= À faire =
Recopiez sans rien changer le passage de l'extrait sur la traduction, ci-dessous, qui va de « J'espère juste qu'il » à « Pour te lire. », ces deux bornes comprises.

Il y a aussi les forums de traducteur qui sont bien utiles. Bon, souvent, c'est pour des sujets très industriels, moins glamour que la faune et la flore, mais ce sont quand même de vraies mines d'or, bien que les infos soient à prendre avec des pincettes.
Et le fait d'aller consulter un spécialiste faisait partie de la démarche de mon mémoire de fin d'études. J'étais super heureuse de visiter l'institut de recherche criminelle de la gendarmerie nationale. Bref.
J'espère juste qu'il ne me reste plus de scènes de torture chimique, électrique ou thermique avant la fin.
Ok, tu as fini de me convaincre, je lirai ce livre. En VF. Pour te lire.
…La fin est pire qu'une scène de torture thermo-électrico-chimique. *pleure* *pleure* *pleure*
Je viens de finir de lire un excellent bouquin en VO, un gros coup de coeur, bien écrit et tout, mais avec plein de scènes et de termes de baseball. Je plaignais tellement la personne qui s'est collée à la traduction de la VF (je sais que le bouquin est dispo en français)!

Extractions de texte par page:
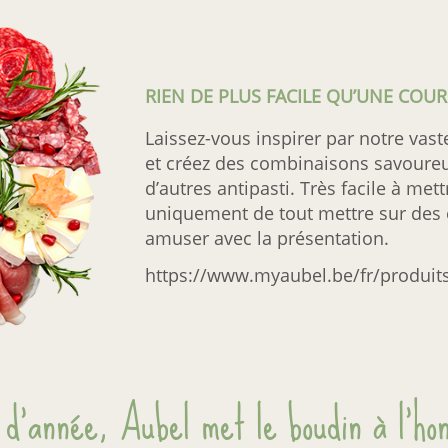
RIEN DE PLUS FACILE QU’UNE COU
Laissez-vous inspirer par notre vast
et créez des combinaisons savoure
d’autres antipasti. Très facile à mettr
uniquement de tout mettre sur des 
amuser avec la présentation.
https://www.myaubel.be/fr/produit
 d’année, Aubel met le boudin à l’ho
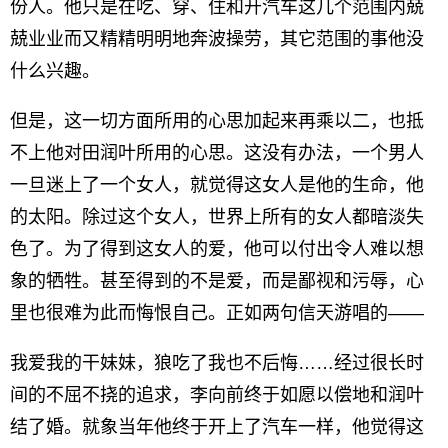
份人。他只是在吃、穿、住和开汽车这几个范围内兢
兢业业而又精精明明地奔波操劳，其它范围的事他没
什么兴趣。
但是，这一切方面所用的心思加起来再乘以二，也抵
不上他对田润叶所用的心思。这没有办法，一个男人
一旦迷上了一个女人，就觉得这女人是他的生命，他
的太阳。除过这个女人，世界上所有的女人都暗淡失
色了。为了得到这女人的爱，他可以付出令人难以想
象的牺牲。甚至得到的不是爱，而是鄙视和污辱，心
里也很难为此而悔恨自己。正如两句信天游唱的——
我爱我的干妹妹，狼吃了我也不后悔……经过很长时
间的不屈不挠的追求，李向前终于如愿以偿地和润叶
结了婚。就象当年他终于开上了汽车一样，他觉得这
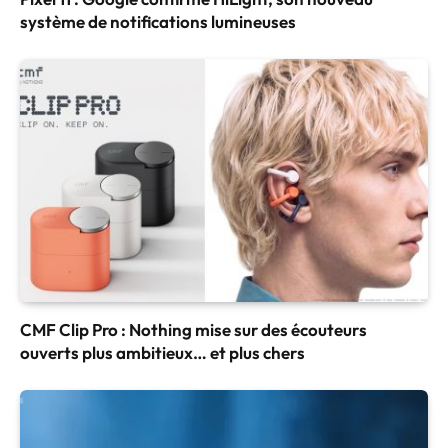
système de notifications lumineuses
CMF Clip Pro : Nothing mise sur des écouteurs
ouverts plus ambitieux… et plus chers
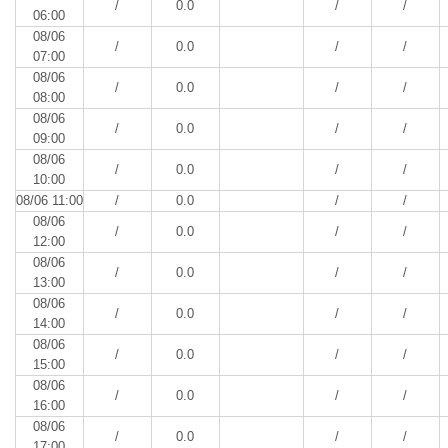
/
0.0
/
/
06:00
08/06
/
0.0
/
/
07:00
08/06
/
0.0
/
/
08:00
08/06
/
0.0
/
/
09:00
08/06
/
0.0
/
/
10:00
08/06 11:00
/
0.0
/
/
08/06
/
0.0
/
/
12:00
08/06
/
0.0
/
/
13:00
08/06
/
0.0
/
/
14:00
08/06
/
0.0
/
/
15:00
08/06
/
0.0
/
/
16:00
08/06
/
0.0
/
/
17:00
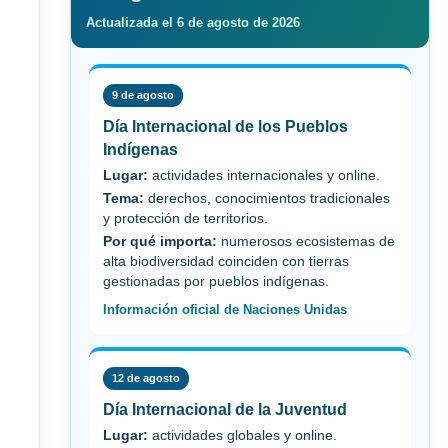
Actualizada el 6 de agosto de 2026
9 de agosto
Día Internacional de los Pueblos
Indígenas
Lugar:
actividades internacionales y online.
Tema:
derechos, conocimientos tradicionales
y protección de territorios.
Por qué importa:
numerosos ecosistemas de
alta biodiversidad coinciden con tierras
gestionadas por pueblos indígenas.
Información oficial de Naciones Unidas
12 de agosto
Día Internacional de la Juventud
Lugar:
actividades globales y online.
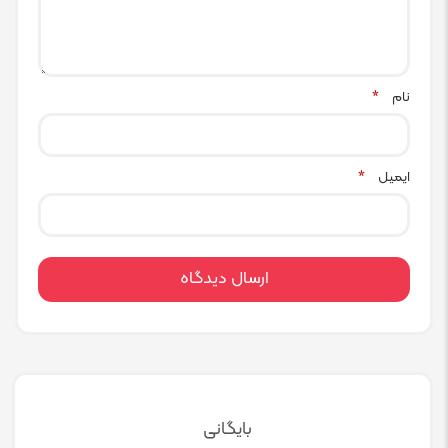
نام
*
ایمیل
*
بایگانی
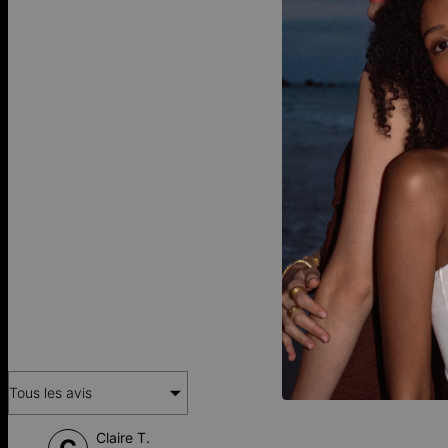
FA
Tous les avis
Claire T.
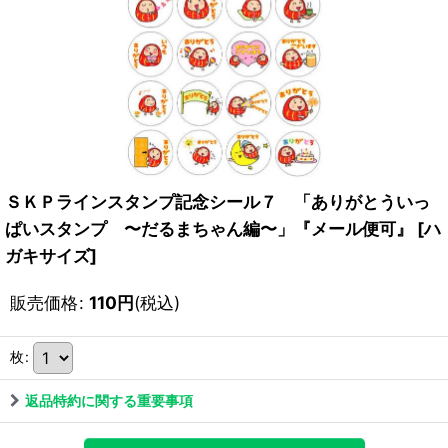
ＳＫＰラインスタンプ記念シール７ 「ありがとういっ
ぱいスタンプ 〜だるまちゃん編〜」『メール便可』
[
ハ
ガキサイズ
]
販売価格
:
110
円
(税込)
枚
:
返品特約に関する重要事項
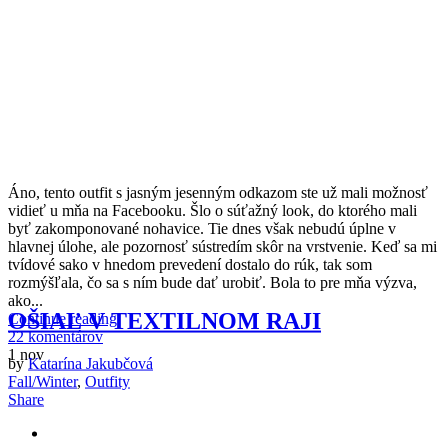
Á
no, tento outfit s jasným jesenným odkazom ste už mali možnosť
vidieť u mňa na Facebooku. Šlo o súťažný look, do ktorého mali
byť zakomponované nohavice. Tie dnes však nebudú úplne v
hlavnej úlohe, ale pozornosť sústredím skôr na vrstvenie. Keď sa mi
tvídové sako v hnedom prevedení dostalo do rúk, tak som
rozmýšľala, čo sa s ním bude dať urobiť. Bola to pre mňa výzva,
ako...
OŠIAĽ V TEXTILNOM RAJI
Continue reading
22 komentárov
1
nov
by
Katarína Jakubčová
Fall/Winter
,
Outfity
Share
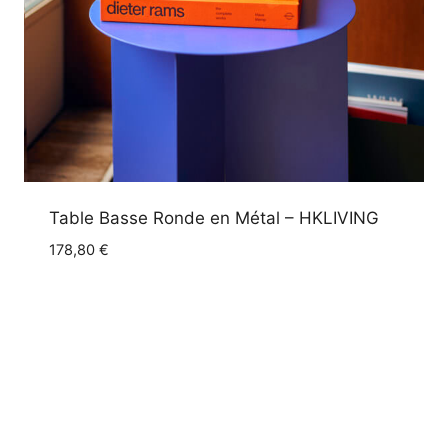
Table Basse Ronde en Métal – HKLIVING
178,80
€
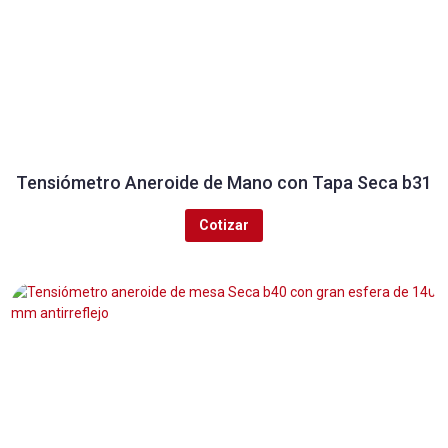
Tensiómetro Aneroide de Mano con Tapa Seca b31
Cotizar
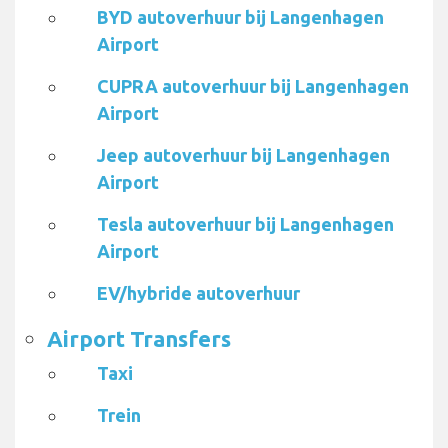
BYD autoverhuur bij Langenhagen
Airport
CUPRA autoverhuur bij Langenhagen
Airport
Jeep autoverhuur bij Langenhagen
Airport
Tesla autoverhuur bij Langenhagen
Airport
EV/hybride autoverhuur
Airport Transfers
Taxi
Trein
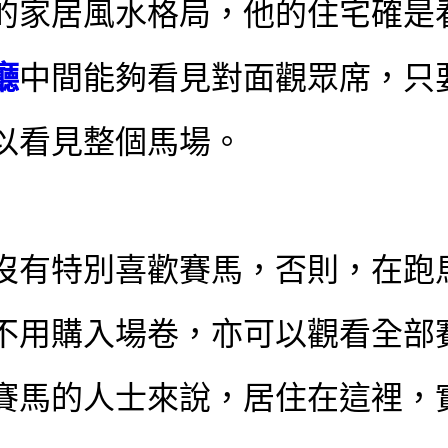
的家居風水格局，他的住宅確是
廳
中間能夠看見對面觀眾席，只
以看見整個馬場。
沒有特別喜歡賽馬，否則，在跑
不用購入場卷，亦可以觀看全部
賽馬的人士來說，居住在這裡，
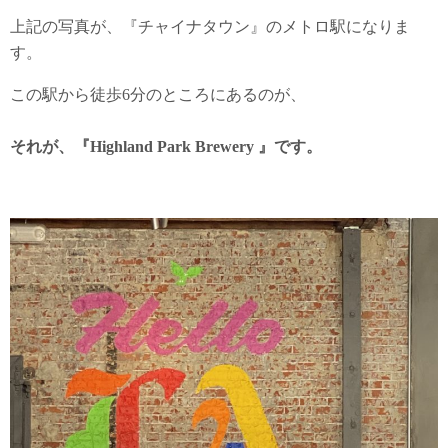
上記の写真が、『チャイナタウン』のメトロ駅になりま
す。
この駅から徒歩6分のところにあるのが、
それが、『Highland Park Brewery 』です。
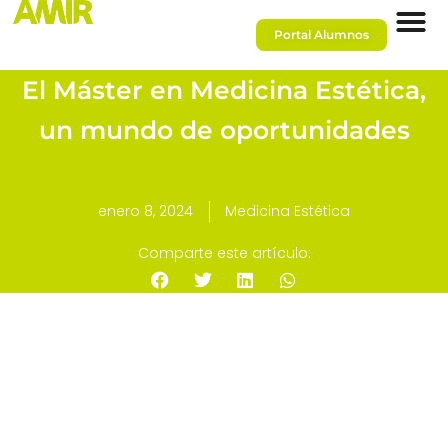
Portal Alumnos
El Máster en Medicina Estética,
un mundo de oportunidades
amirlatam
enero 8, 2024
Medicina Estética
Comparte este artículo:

= Réponse =
J'espère juste qu'il ne me reste plus de scènes de torture chimique, électrique ou thermique avant la fin.
Ok, tu as fini de me convaincre, je lirai ce livre. En VF. Pour te lire.